POR Domingos de Souza Nogueira Neto*
Diferenças no mundo dos desenhos animados
Batman, Hulk, Thor e o indefectível Super-Homem foram minha companhia na infância e ajudaram a formar minhas habilidades de ler. Não estou sozinho. Umberto Eco, escritor, filósofo, semiólogo, linguista e bibliófilo italiano, de fama internacional, no livro "A Maravilhosa Chama da Rainha Sloana", admitiu essas influências.

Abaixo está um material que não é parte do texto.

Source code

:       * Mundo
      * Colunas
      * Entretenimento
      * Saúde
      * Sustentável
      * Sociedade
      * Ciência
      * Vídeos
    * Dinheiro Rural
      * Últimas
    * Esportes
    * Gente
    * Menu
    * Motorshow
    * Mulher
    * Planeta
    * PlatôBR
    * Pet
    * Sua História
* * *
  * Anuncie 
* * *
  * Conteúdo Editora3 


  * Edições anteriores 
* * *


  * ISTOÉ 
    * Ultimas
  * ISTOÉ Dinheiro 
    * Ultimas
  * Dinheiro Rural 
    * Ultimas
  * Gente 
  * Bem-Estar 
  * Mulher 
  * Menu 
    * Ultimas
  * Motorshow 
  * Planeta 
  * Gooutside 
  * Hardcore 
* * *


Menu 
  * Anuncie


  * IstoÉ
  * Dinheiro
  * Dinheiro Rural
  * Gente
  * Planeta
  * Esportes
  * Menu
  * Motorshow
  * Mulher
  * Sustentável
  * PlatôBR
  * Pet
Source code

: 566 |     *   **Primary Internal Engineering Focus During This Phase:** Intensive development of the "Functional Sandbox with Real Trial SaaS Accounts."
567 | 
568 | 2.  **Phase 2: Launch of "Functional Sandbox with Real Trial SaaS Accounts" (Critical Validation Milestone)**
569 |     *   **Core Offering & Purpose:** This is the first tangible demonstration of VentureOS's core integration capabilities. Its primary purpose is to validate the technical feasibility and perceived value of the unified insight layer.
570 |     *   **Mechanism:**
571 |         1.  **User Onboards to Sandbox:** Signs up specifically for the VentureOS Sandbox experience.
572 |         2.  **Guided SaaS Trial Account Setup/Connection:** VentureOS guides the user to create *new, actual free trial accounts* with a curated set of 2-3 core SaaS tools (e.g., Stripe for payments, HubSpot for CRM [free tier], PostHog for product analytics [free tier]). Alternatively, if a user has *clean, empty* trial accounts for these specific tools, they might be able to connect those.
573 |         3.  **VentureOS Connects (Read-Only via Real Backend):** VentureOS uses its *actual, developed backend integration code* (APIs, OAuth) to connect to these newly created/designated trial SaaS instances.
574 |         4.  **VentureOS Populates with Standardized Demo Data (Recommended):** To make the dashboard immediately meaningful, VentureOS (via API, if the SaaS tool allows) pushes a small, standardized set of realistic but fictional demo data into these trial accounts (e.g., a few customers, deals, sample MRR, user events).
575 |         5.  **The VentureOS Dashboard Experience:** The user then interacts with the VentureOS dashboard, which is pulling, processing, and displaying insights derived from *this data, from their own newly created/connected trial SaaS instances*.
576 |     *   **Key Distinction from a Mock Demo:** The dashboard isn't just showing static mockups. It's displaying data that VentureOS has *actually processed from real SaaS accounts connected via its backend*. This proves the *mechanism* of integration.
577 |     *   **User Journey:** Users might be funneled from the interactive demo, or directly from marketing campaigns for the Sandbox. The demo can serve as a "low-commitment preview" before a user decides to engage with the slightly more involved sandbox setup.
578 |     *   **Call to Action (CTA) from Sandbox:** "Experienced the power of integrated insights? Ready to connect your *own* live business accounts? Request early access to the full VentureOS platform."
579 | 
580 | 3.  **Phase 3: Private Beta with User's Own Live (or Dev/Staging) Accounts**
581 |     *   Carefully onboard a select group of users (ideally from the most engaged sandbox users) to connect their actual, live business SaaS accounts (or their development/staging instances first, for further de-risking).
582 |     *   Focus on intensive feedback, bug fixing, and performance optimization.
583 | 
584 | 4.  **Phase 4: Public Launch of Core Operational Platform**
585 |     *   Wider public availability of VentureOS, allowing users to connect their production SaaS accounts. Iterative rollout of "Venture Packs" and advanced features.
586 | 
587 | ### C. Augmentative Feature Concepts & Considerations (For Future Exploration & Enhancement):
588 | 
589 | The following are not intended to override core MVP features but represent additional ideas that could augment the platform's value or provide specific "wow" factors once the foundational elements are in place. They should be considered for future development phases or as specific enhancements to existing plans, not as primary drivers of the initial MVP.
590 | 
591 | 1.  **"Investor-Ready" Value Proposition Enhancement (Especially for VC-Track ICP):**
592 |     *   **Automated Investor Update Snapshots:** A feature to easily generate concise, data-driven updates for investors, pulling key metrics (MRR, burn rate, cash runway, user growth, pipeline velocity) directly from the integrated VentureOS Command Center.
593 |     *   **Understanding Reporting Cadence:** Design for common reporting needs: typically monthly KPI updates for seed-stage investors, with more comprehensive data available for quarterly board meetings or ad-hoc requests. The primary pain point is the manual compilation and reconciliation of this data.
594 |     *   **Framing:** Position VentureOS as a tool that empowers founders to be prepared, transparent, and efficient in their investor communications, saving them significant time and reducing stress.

A chegada dos meus filhos me trouxe de volta aos desenhos e às histórias em quadrinho, e ventos do Oriente vieram com novos heróis, com outros sentimentos e valores. Os mangás e os animes dizem de um universo diferente.
Junto com as crianças, assisto a Fairy, Tail, Cavaleiros do Zodíaco e Naruto Uzumaki, que revezo com os heróis de matriz americana. E foi comparando as experiências que notei alguns pontos que inspiraram esta coluna.
Os desenhos americanos nos fazem sentir senhores da verdade. As alternativas e as respostas parecem simples, em que bem e mal estão separados e as vítimas são fáceis de ser distinguidas. Ali odiamos o mal.
Já a forma japonesa traz a reflexão. Poderes não vêm do acaso, escolhas não são simples. Bem e mal não estão nos personagens. Atos é que fazem a diferença.
Vejamos dois personagens:
Super-Homem veio de Krypton e adquiriu superpoderes, proporcionados pelo nosso Sol amarelo. Apenas algumas variedades de kr yptonita o afetam, assim como a magia. Ele não tem dúvidas, sabe onde está o mal e o que é o bem. Ele é o bem. Grandioso como um deus, o deus norte-americano embrulhado na bandeira.
Naruto Uzumaki nasceu na aldeia da folha. Nessa aldeia, parte de um sistema feudal, treinava com outros moradores a arte ninja, para adquirir poderes, frutos do esforço. Naruto tem problemas de todos os tipos. É péssimo aluno, feio e excluído. Adota comportamentos antissociais, que atraem a repulsa e a zombaria dos demais. Mas reivindica uma qualidade: nunca desistir. Sofre, mas se esforça para ir além, não dos que debocham dele, mas dos próprios limites.
Na trama, Naruto descobre que, dentro de si, foi selado o xacra maligno da "raposa de nove caudas" que atacara sua aldeia e que, nas batalhas, pode recorrer a esse poder, mas não pode contê-lo, e isso coloca em perigo os amigos. Porém, Naruto tem outro poder, o de estabelecer laços, como os de amizade. Um monstro habita nele (e em nós, como não), entretanto, capitula diante da índole do personagem, que faz outra descoberta: junto com o mal, em sua alma, estava selado o amor dos pais, que não conhecera, mas o protege.
Naruto Uzumaki, humano, cercado de opções, diante de monstros interiores e exteriores, de amizades firmes ou fugidias, poderoso, mas frágil, revela a nós outro tipo de poder: o de fazer escolhas, que não têm a presunção de verdade, mas que atraem a responsabilidade por suas consequências. Superman não poderia vencê-lo!